Retype every line of the material below character for character, with no changes.

*** Opening Data for analysis ***

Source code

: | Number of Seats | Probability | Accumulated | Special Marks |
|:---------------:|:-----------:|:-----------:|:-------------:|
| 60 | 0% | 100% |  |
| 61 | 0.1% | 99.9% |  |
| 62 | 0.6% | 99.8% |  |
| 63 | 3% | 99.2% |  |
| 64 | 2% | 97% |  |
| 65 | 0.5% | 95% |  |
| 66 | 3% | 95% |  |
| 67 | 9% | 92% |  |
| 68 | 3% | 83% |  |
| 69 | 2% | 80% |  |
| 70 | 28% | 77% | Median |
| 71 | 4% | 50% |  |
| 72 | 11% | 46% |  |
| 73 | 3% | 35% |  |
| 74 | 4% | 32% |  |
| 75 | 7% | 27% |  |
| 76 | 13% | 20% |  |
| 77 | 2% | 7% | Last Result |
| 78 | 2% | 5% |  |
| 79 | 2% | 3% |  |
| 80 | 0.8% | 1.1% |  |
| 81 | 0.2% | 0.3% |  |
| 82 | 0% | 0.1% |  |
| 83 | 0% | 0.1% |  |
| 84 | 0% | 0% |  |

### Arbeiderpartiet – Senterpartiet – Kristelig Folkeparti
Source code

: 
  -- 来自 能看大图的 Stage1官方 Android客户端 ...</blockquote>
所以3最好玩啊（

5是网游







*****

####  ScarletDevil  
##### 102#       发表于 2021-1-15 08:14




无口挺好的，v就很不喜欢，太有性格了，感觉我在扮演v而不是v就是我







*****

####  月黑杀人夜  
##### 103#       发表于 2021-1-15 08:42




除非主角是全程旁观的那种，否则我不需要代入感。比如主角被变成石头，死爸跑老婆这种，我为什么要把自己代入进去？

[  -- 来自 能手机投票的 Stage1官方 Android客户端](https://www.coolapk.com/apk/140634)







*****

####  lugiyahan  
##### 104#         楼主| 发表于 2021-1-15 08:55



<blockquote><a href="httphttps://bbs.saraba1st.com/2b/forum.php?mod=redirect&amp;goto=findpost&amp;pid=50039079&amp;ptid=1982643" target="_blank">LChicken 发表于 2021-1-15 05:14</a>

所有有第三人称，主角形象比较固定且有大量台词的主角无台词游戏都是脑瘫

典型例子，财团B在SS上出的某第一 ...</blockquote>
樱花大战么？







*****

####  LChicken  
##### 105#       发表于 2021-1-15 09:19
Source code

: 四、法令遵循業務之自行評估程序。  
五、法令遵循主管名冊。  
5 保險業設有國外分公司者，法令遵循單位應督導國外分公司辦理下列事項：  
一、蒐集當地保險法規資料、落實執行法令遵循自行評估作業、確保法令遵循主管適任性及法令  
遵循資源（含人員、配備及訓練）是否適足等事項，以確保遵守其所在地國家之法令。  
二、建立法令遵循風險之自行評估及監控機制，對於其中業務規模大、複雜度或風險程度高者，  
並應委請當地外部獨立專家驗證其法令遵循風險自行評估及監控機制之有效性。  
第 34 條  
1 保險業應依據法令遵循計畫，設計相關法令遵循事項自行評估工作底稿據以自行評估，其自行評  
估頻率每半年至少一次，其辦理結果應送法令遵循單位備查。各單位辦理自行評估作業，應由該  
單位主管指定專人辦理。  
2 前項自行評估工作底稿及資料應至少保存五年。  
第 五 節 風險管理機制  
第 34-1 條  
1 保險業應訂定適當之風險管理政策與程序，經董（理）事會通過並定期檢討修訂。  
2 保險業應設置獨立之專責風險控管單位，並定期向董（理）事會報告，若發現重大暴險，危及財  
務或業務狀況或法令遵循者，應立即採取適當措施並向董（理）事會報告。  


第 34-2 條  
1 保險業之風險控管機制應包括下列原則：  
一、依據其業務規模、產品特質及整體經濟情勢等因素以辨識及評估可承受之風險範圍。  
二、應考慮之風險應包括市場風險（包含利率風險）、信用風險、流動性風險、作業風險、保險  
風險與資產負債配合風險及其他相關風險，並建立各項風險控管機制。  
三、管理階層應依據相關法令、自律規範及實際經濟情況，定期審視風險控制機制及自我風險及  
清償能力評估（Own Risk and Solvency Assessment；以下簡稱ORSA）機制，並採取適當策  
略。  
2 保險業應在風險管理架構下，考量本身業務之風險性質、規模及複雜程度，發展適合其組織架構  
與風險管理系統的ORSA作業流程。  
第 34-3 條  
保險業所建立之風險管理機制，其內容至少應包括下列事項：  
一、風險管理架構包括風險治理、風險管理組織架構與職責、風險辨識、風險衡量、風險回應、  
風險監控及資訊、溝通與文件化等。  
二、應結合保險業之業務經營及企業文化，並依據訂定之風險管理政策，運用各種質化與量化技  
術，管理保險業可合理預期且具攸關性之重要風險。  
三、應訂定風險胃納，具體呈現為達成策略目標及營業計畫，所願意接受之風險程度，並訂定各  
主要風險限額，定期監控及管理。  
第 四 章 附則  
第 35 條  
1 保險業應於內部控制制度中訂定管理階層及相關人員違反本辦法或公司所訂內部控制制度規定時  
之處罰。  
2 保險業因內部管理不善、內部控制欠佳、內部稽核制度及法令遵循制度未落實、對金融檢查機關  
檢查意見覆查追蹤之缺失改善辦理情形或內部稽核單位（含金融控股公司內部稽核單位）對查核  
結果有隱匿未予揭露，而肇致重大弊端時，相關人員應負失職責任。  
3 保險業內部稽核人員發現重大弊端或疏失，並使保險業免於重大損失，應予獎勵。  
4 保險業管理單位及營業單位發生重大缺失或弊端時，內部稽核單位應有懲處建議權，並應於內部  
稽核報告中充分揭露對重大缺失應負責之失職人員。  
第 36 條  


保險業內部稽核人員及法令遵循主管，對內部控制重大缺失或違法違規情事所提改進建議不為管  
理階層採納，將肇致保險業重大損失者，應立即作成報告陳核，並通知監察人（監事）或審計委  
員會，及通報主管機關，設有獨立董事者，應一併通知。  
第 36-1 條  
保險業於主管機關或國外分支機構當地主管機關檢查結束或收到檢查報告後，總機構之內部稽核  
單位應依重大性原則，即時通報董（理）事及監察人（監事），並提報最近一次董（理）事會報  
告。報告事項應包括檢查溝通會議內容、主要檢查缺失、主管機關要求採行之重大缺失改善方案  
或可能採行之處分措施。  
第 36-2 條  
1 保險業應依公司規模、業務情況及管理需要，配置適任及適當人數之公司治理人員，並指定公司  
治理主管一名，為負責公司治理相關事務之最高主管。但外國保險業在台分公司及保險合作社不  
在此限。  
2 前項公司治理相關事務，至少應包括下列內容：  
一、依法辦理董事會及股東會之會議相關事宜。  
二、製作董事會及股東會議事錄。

*** Closing Data for analysis ***

## Answer below
Source code

: | Number of Seats | Probability | Accumulated | Special Marks |
|:---------------:|:-----------:|:-----------:|:-------------:|
| 60 | 0% | 100% |  |
| 61 | 0.1% | 99.9% |  |
| 62 | 0.6% | 99.8% |  |
| 63 | 3% | 99.2% |  |
| 64 | 2% | 97% |  |
| 65 | 0.5% | 95% |  |
| 66 | 3% | 95% |  |
| 67 | 9% | 92% |  |
| 68 | 3% | 83% |  |
| 69 | 2% | 80% |  |
| 70 | 28% | 77% | Median |
| 71 | 4% | 50% |  |
| 72 | 11% | 46% |  |
| 73 | 3% | 35% |  |
| 74 | 4% | 32% |  |
| 75 | 7% | 27% |  |
| 76 | 13% | 20% |  |
| 77 | 2% | 7% | Last Result |
| 78 | 2% | 5% |  |
| 79 | 2% | 3% |  |
| 80 | 0.8% | 1.1% |  |
| 81 | 0.2% | 0.3% |  |
| 82 | 0% | 0.1% |  |
| 83 | 0% | 0.1% |  |
| 84 | 0% | 0% |  |

### Arbeiderpartiet – Senterpartiet – Kristelig Folkeparti
Source code

: 
  -- 来自 能看大图的 Stage1官方 Android客户端 ...</blockquote>
所以3最好玩啊（

5是网游







*****

####  ScarletDevil  
##### 102#       发表于 2021-1-15 08:14




无口挺好的，v就很不喜欢，太有性格了，感觉我在扮演v而不是v就是我







*****

####  月黑杀人夜  
##### 103#       发表于 2021-1-15 08:42




除非主角是全程旁观的那种，否则我不需要代入感。比如主角被变成石头，死爸跑老婆这种，我为什么要把自己代入进去？

[  -- 来自 能手机投票的 Stage1官方 Android客户端](https://www.coolapk.com/apk/140634)







*****

####  lugiyahan  
##### 104#         楼主| 发表于 2021-1-15 08:55



<blockquote><a href="httphttps://bbs.saraba1st.com/2b/forum.php?mod=redirect&amp;goto=findpost&amp;pid=50039079&amp;ptid=1982643" target="_blank">LChicken 发表于 2021-1-15 05:14</a>

所有有第三人称，主角形象比较固定且有大量台词的主角无台词游戏都是脑瘫

典型例子，财团B在SS上出的某第一 ...</blockquote>
樱花大战么？







*****

####  LChicken  
##### 105#       发表于 2021-1-15 09:19
Source code

: 四、法令遵循業務之自行評估程序。  
五、法令遵循主管名冊。  
5 保險業設有國外分公司者，法令遵循單位應督導國外分公司辦理下列事項：  
一、蒐集當地保險法規資料、落實執行法令遵循自行評估作業、確保法令遵循主管適任性及法令  
遵循資源（含人員、配備及訓練）是否適足等事項，以確保遵守其所在地國家之法令。  
二、建立法令遵循風險之自行評估及監控機制，對於其中業務規模大、複雜度或風險程度高者，  
並應委請當地外部獨立專家驗證其法令遵循風險自行評估及監控機制之有效性。  
第 34 條  
1 保險業應依據法令遵循計畫，設計相關法令遵循事項自行評估工作底稿據以自行評估，其自行評  
估頻率每半年至少一次，其辦理結果應送法令遵循單位備查。各單位辦理自行評估作業，應由該  
單位主管指定專人辦理。  
2 前項自行評估工作底稿及資料應至少保存五年。  
第 五 節 風險管理機制  
第 34-1 條  
1 保險業應訂定適當之風險管理政策與程序，經董（理）事會通過並定期檢討修訂。  
2 保險業應設置獨立之專責風險控管單位，並定期向董（理）事會報告，若發現重大暴險，危及財  
務或業務狀況或法令遵循者，應立即採取適當措施並向董（理）事會報告。  


第 34-2 條  
1 保險業之風險控管機制應包括下列原則：  
一、依據其業務規模、產品特質及整體經濟情勢等因素以辨識及評估可承受之風險範圍。  
二、應考慮之風險應包括市場風險（包含利率風險）、信用風險、流動性風險、作業風險、保險  
風險與資產負債配合風險及其他相關風險，並建立各項風險控管機制。  
三、管理階層應依據相關法令、自律規範及實際經濟情況，定期審視風險控制機制及自我風險及  
清償能力評估（Own Risk and Solvency Assessment；以下簡稱ORSA）機制，並採取適當策  
略。  
2 保險業應在風險管理架構下，考量本身業務之風險性質、規模及複雜程度，發展適合其組織架構  
與風險管理系統的ORSA作業流程。  
第 34-3 條  
保險業所建立之風險管理機制，其內容至少應包括下列事項：  
一、風險管理架構包括風險治理、風險管理組織架構與職責、風險辨識、風險衡量、風險回應、  
風險監控及資訊、溝通與文件化等。  
二、應結合保險業之業務經營及企業文化，並依據訂定之風險管理政策，運用各種質化與量化技  
術，管理保險業可合理預期且具攸關性之重要風險。  
三、應訂定風險胃納，具體呈現為達成策略目標及營業計畫，所願意接受之風險程度，並訂定各  
主要風險限額，定期監控及管理。  
第 四 章 附則  
第 35 條  
1 保險業應於內部控制制度中訂定管理階層及相關人員違反本辦法或公司所訂內部控制制度規定時  
之處罰。  
2 保險業因內部管理不善、內部控制欠佳、內部稽核制度及法令遵循制度未落實、對金融檢查機關  
檢查意見覆查追蹤之缺失改善辦理情形或內部稽核單位（含金融控股公司內部稽核單位）對查核  
結果有隱匿未予揭露，而肇致重大弊端時，相關人員應負失職責任。  
3 保險業內部稽核人員發現重大弊端或疏失，並使保險業免於重大損失，應予獎勵。  
4 保險業管理單位及營業單位發生重大缺失或弊端時，內部稽核單位應有懲處建議權，並應於內部  
稽核報告中充分揭露對重大缺失應負責之失職人員。  
第 36 條  


保險業內部稽核人員及法令遵循主管，對內部控制重大缺失或違法違規情事所提改進建議不為管  
理階層採納，將肇致保險業重大損失者，應立即作成報告陳核，並通知監察人（監事）或審計委  
員會，及通報主管機關，設有獨立董事者，應一併通知。  
第 36-1 條  
保險業於主管機關或國外分支機構當地主管機關檢查結束或收到檢查報告後，總機構之內部稽核  
單位應依重大性原則，即時通報董（理）事及監察人（監事），並提報最近一次董（理）事會報  
告。報告事項應包括檢查溝通會議內容、主要檢查缺失、主管機關要求採行之重大缺失改善方案  
或可能採行之處分措施。  
第 36-2 條  
1 保險業應依公司規模、業務情況及管理需要，配置適任及適當人數之公司治理人員，並指定公司  
治理主管一名，為負責公司治理相關事務之最高主管。但外國保險業在台分公司及保險合作社不  
在此限。  
2 前項公司治理相關事務，至少應包括下列內容：  
一、依法辦理董事會及股東會之會議相關事宜。  
二、製作董事會及股東會議事錄。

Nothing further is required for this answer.